Le niveau de qualification s’est fortement accru. Alors qu’en 1985, la proportion de bacheliers dans une génération était de 29 % ; elle atteint 81 % en 2018. De même 50% des femmes et 42,7% des hommes âgés de 25 à 34 ans sont diplômés de l’enseignement supérieur contre 24,6% et 23,4% pour la classe d’âge 55-64 ans, évolution qui suit celle de la population active avec le développement des cadres et professions intermédiaires.

Cette formidable évolution masque cependant des inégalités liées à l’origine sociale : 34 % des enfants de diplômés du supérieur ont un diplôme de niveau bac + 5 ou plus contre seulement 5 % de ceux dont les parents sont peu ou pas diplômés. À l’opposé, près d’un quart des personnes dont les parents sont peu ou pas diplômés n’ont aucun diplôme, ce n’est le cas que de 4 % des enfants de diplômés du supérieur. 

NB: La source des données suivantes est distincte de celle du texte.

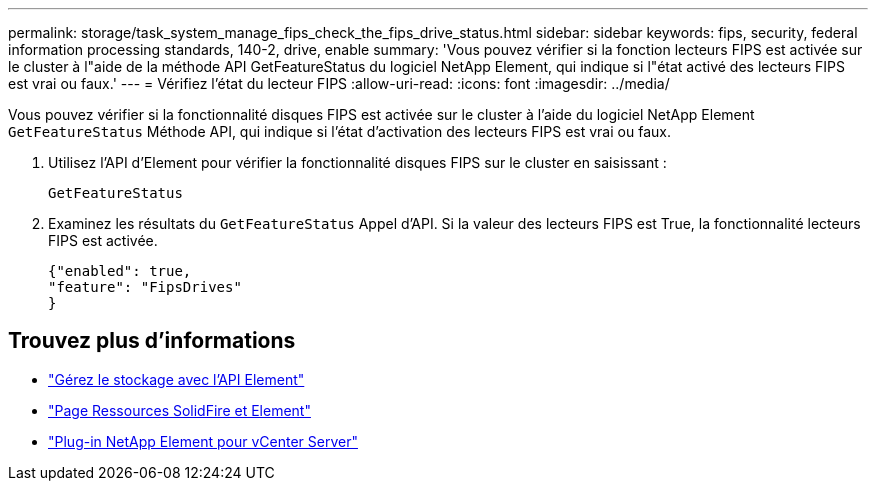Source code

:---
permalink: storage/task_system_manage_fips_check_the_fips_drive_status.html 
sidebar: sidebar 
keywords: fips, security, federal information processing standards, 140-2, drive, enable 
summary: 'Vous pouvez vérifier si la fonction lecteurs FIPS est activée sur le cluster à l"aide de la méthode API GetFeatureStatus du logiciel NetApp Element, qui indique si l"état activé des lecteurs FIPS est vrai ou faux.' 
---
= Vérifiez l'état du lecteur FIPS
:allow-uri-read: 
:icons: font
:imagesdir: ../media/


[role="lead"]
Vous pouvez vérifier si la fonctionnalité disques FIPS est activée sur le cluster à l'aide du logiciel NetApp Element `GetFeatureStatus` Méthode API, qui indique si l'état d'activation des lecteurs FIPS est vrai ou faux.

. Utilisez l'API d'Element pour vérifier la fonctionnalité disques FIPS sur le cluster en saisissant :
+
`GetFeatureStatus`

. Examinez les résultats du `GetFeatureStatus` Appel d'API. Si la valeur des lecteurs FIPS est True, la fonctionnalité lecteurs FIPS est activée.
+
[listing]
----
{"enabled": true,
"feature": "FipsDrives"
}
----




== Trouvez plus d'informations

* link:../api/index.html["Gérez le stockage avec l'API Element"]
* https://www.netapp.com/data-storage/solidfire/documentation["Page Ressources SolidFire et Element"^]
* https://docs.netapp.com/us-en/vcp/index.html["Plug-in NetApp Element pour vCenter Server"^]

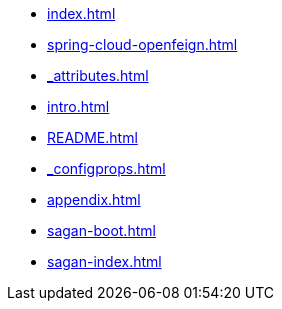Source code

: * xref:index.adoc[]
* xref:spring-cloud-openfeign.adoc[]
* xref:_attributes.adoc[]
* xref:intro.adoc[]
* xref:README.adoc[]
* xref:_configprops.adoc[]
* xref:appendix.adoc[]
* xref:sagan-boot.adoc[]
* xref:sagan-index.adoc[]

En terme de formation continue, seuls 27% des fonds sont adressés aux demandeurs d’emplois. Par ailleurs, la formation professionnelle annuelle concerne un actif sur deux, majoritairement à l’initiative de l’employeur il est vrai, contre un chômeur sur trois. Et parmi ces actifs, 66% des cadres déclarent avoir suivi une formation à objet professionnel en 2018 contre 35% des ouvriers. La formation bénéficie davantage aux plus qualifiés, dans les grandes entreprises ou dans la fonction publique.

Concernant les chômeurs, 29% seulement des formations aboutissent à une certification professionnelle, et 49% auraient aimé se former davantage. source

Afin de favoriser la mobilité professionnelle et l’employabilité, chaque salarié cotise des heures de formations à travers un compte personnel de formation, qui a pris la suite du Droit Individuel à la Formation. Principale innovation, les droits à la formation ne sont plus attachés au contrat de travail (et donc perdu en cas de rupture), mais à l’individu.

Chômage structurel et politiques passives de l’emploi

Les politiques passives de l’emploi visent à rendre le chômage humainement supportable et/ou réduire la population active. A ce titre, on y retrouve la mise en œuvre d’indemnisation des chômeurs via l’allocation chômage. 

D’autres éléments peuvent intervenir, tel que le fait d’abaisser l’âge de la retraite (comme de 65 à  60 ans en France en 1982), ou encore le partage du travail par la réduction du temps de travail (loi Aubry en France avec les 35 heures). La tendance actuelle est inverse, avec le passage de la retraite de 60 à 62 ans, la suppression des dispenses de recherches d’emploi pour les seniors, la fin des retraites anticipées, ce qui a amélioré le taux d’activité des 55-65 ans, mais pas nécessairement leur taux d’emploi.